-- SOURCE DATA follows --

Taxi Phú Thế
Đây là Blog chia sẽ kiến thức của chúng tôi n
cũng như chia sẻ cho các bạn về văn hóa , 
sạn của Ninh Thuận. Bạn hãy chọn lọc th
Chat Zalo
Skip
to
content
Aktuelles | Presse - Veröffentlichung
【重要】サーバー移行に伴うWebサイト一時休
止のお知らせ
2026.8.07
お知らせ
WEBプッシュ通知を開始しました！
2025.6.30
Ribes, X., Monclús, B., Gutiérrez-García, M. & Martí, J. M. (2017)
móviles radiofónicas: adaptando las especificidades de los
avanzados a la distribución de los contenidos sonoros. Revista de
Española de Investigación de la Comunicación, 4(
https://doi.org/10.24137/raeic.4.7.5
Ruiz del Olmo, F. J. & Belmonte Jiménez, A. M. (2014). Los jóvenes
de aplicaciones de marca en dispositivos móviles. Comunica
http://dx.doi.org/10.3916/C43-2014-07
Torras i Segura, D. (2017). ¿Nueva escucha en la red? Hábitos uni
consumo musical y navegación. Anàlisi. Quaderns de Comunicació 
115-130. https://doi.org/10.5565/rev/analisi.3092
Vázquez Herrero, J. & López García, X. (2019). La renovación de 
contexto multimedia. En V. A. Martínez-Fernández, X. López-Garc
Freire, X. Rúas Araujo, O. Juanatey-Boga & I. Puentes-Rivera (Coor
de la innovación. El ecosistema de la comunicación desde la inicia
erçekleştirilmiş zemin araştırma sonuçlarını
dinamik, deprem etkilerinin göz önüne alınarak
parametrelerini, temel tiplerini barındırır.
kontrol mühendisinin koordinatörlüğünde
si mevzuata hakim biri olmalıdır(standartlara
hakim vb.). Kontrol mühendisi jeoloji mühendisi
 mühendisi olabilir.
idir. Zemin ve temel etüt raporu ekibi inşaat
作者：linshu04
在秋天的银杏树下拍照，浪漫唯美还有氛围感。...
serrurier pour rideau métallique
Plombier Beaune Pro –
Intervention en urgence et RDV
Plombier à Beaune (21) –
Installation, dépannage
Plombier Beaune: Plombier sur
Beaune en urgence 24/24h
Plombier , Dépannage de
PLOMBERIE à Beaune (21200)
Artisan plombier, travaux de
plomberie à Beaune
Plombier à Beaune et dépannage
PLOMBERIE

-- SOURCE DATA concluded --

**PROBLEM**.
Copy each line of the data exactly, leaving nothing out.

**RESULT OF THIS EXERCISE**.
Taxi Phú Thế
Đây là Blog chia sẽ kiến thức của chúng tôi n
cũng như chia sẻ cho các bạn về văn hóa , 
sạn của Ninh Thuận. Bạn hãy chọn lọc th
Chat Zalo
Skip
to
content
Aktuelles | Presse - Veröffentlichung
【重要】サーバー移行に伴うWebサイト一時休
止のお知らせ
2026.8.07
お知らせ
WEBプッシュ通知を開始しました！
2025.6.30
Ribes, X., Monclús, B., Gutiérrez-García, M. & Martí, J. M. (2017)
móviles radiofónicas: adaptando las especificidades de los
avanzados a la distribución de los contenidos sonoros. Revista de
Española de Investigación de la Comunicación, 4(
https://doi.org/10.24137/raeic.4.7.5
Ruiz del Olmo, F. J. & Belmonte Jiménez, A. M. (2014). Los jóvenes
de aplicaciones de marca en dispositivos móviles. Comunica
http://dx.doi.org/10.3916/C43-2014-07
Torras i Segura, D. (2017). ¿Nueva escucha en la red? Hábitos uni
consumo musical y navegación. Anàlisi. Quaderns de Comunicació 
115-130. https://doi.org/10.5565/rev/analisi.3092
Vázquez Herrero, J. & López García, X. (2019). La renovación de 
contexto multimedia. En V. A. Martínez-Fernández, X. López-Garc
Freire, X. Rúas Araujo, O. Juanatey-Boga & I. Puentes-Rivera (Coor
de la innovación. El ecosistema de la comunicación desde la inicia
erçekleştirilmiş zemin araştırma sonuçlarını
dinamik, deprem etkilerinin göz önüne alınarak
parametrelerini, temel tiplerini barındırır.
kontrol mühendisinin koordinatörlüğünde
si mevzuata hakim biri olmalıdır(standartlara
hakim vb.). Kontrol mühendisi jeoloji mühendisi
 mühendisi olabilir.
idir. Zemin ve temel etüt raporu ekibi inşaat
作者：linshu04
在秋天的银杏树下拍照，浪漫唯美还有氛围感。...
serrurier pour rideau métallique
Plombier Beaune Pro –
Intervention en urgence et RDV
Plombier à Beaune (21) –
Installation, dépannage
Plombier Beaune: Plombier sur
Beaune en urgence 24/24h
Plombier , Dépannage de
PLOMBERIE à Beaune (21200)
Artisan plombier, travaux de
plomberie à Beaune
Plombier à Beaune et dépannage
PLOMBERIE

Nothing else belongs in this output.